Thanks in advance for anyone who can help.

We are deploying Observium in a very large environment.  We are upwards of 6,000 devices and 300,000 ports.

I don't think we are going to be able to poll this in 5 minutes.  This is what we have done so far:
  • Distributed polling
    • Polling - 8 VMs - 4core, 8GB RAM each
    • MySQL - 4 core, 8GB RAM
    • Web Interface - 4 core, 8GB RAM
    • NFS Server (for centralized /opt/observium - except for the MIBS directory, which is copied across each server) - moving to an EMC VNX in 2 weeks.
  • rrdcached being implemented (any assistance here is helpful)
  • Modified poller-wrapper.py to distribute the devices that poll within 120s across multiple instances of poller-wrapper.py running on multiple hosts.  Devices that poll in more than 120s are polled on separate servers at 15 minute intervals.

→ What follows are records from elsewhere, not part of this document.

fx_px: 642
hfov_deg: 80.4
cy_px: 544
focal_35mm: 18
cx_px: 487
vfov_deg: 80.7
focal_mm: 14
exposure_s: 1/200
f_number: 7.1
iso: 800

  • poller-wrapper has been modified to allow for multiple instances just like poller.php with MODULUS distribution
    • Each instance of poller-wrapper.py gets an instance number and the total number of instances.

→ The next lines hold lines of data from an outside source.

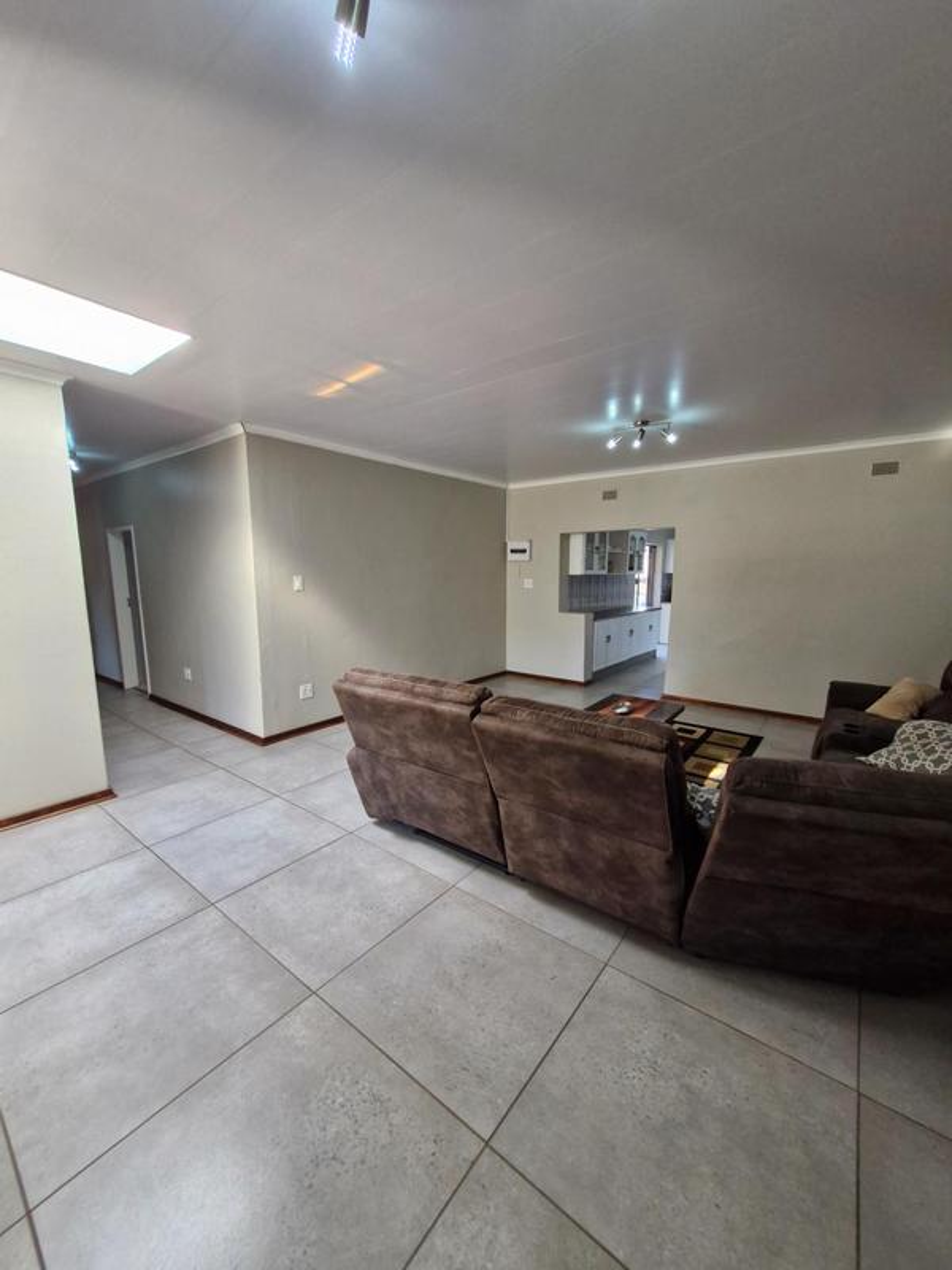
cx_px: 476
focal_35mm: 13
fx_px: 477
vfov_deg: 106.2
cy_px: 635
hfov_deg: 89.9
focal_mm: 1.74
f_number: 2.2
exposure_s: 1/50
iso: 100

    • All of the devices with the last poll time < 120 seconds are MOD'ed with the device_id and the total number of instances and compared to the instance number - device_id MOD total_instances = this_instance
    • Tuning threads in each poller-wrapper.py - currently at 16 threads and 2 instances on each 4 vCPU server for 32 threads running at once or 8 threads per core
  • The DC is on the west coast and that presents latency problems.  We may need to address with distributed polling
  • We are at 1024MB in php.ini
  • We are using xcache (tuning help is appreciated - or should we just turn it off)?
My questions are:
  • How can I change the default RRD behavior to use 15 minute intervals instead of 5 minute intervals
    • 15 minutes x 2 weeks
    • 2 hours x 5 weeks
    • 4 hours x 12 months
    • We want to keep the max/min/average/87.5th percentile (since only 8 measurements per 2 hours)
    • I don't see the configuration items for that.
  • Would we be better with a few big boxes rather than small VMs?